* **What this task involves**: Print the line where "<sup>18</sup> The results" occurs and every line that follows it in the data below, ending with the last line, precisely as written.

Dataset entries:
►
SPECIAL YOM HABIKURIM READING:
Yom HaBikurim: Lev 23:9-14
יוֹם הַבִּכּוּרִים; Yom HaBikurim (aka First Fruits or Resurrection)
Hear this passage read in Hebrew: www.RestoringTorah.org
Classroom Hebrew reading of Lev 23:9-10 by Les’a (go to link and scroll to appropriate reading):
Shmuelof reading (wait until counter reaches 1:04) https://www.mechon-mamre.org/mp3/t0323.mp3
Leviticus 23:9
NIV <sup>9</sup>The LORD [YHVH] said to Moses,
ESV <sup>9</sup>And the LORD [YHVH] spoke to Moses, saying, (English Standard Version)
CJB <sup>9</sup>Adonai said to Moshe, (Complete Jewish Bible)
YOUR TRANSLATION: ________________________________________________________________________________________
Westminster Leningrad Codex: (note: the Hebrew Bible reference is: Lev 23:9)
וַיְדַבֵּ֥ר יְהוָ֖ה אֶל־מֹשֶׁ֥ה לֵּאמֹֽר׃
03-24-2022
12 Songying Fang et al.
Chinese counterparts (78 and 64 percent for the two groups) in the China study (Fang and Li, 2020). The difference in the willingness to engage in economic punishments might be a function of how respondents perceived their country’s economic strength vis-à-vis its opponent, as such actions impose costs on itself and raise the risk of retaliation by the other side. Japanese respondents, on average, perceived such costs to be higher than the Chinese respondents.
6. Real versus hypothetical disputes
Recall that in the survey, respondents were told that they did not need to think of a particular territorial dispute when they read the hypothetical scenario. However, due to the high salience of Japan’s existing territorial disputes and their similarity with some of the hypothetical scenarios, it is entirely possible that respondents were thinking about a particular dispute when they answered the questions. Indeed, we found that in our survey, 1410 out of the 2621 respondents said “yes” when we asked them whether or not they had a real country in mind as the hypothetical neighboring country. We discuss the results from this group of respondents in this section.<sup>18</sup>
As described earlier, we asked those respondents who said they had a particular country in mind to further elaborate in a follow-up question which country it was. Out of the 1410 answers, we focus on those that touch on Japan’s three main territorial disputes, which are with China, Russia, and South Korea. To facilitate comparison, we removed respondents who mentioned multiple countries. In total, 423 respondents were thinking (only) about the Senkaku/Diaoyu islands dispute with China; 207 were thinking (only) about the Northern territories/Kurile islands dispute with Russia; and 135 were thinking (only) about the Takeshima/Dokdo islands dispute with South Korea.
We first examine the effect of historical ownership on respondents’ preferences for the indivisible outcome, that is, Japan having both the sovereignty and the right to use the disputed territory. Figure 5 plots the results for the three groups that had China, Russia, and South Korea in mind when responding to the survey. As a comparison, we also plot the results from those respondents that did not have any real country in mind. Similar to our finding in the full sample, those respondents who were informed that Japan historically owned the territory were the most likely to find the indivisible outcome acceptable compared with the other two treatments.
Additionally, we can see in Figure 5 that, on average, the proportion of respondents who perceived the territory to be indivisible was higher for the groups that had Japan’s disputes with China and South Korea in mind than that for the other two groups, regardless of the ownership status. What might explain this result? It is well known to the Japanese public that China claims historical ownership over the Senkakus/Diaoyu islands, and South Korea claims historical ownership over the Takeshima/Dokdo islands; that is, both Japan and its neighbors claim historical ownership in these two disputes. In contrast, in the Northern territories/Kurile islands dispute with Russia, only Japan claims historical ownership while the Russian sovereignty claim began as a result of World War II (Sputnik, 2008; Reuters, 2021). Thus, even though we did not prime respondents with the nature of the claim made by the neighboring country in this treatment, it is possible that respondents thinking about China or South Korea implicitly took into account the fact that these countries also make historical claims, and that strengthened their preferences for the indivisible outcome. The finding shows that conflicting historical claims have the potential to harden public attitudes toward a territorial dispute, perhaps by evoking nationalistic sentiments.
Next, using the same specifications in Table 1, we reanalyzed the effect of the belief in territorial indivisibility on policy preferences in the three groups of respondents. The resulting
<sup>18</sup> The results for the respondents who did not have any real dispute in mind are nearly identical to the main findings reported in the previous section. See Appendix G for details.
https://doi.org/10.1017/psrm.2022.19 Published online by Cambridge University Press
◄
* **Reply to the exercise**:
<sup>18</sup> The results for the respondents who did not have any real dispute in mind are nearly identical to the main findings reported in the previous section. See Appendix G for details.
https://doi.org/10.1017/psrm.2022.19 Published online by Cambridge University Press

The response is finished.